Mahatma Gandhi was the primary leader of India’s independence movement and also the architect of a form of non-violent civil disobedience that would influence the world. His life and teachings inspired activists including Martin Luther King Jr. and Nelson Mandela. So, what can we learn from Gandhi’s leadership?

Lead by example

If you want to drive change, you not only need to be able to communicate your ideas, but you actually need to demonstrate them too. Managers and leaders often go to their teams with changes they would like to see in their organisational culture and cannot understand why the change is not taking place. They might have had a company-wide meeting, send out emails and provide KPI targets – but they are always left wondering why change is not happening. You just need to look at the long list of failed digital transformations among businesses for example. The reason for this is simple, it is easy to tell people to change, but to succeed you must show people how to change. As Gandhi said:

“You must be the change you wish to see in the world”

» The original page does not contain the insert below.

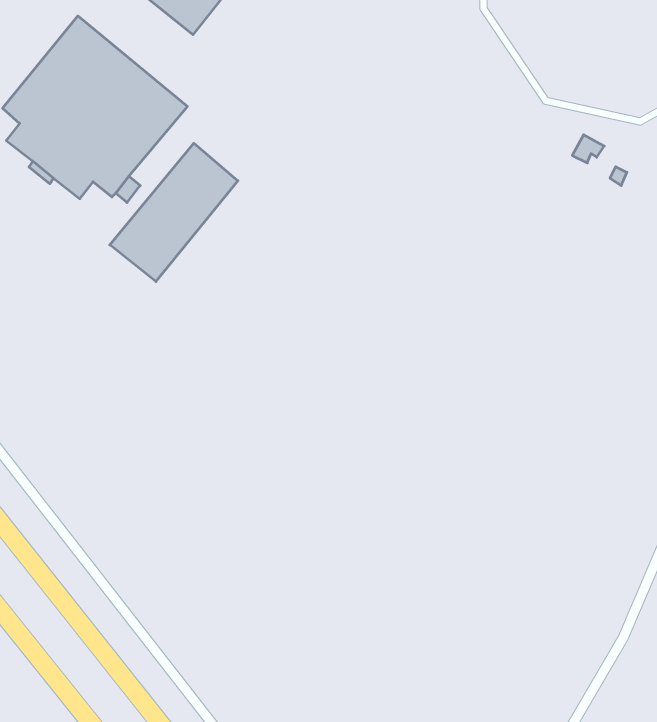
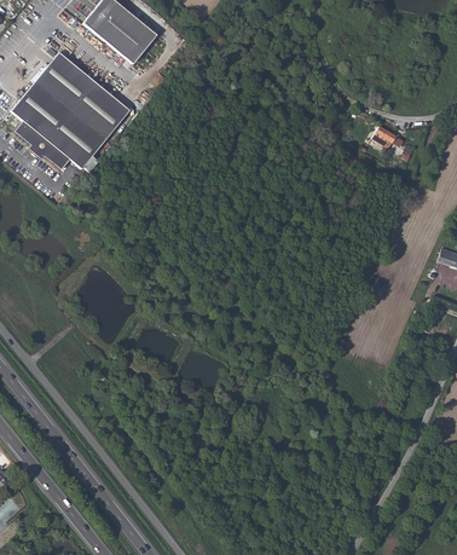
building: [110,143,238,282] -> none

If you are looking to instil change in your employees, you have to be the change you want to see. This means taking responsibility for your own actions and understanding their impact on your team. You have to show that it works and will make things better and then people will buy in to the new way of doing things.

Forgiveness is powerful

The knee-jerk reaction of many people in leadership positions when something goes wrong is to look for someone to blame and punish. But there is one trait that sets truly transformational leaders apart from the run-of-the-mill and this is the ability to forgive. Great leaders understand the power of forgiveness and reconciliation. As Gandhi said:

“An eye for eye only ends up making the whole world blind.”

It is common in corporate culture for many organisations to be risk averse. The culture is often one where you know that if you make a mistake you’re going to be punished in some way. This creates a culture of fear which stifles productivity. But leaders who can tolerate mistakes and see them as learning opportunities, are those who create a great corporate culture. Forgiveness offers people the chance to take risks, to be creative, to learn and to grow. It is also a great way to build loyalty and trust with your team.

Disagreement can be productive

In the corporate world there seems to be an ever-growing culture where disagreement is seen as bad. There are many leaders and managers who consider it insubordination for their team to question ways of working. This often even extends through to working relationships with peers where disagreement can often be seen as a conversation stopper. But Gandhi would disagree with this approach. He said:

“Honest disagreement is often a good sign of progress.”

This has been proven to be true. One of the worst beliefs a leader can have is the belief that anyone in their team who disagrees with them is basically committing an act of insubordination. You very rarely see a successful leader who takes this attitude. They usually end up surrounded by yes men, who just agree with everything even when the ideas are terrible, and their team and the business usually end up stagnating and declining. It is important for a leader to assess disagreement on its merit. This is also one of the benefits of diversity, people from different backgrounds view things from different perspectives and may be able to see something that you cannot. Its important there are people who challenge your ideas, as it will often create a better idea.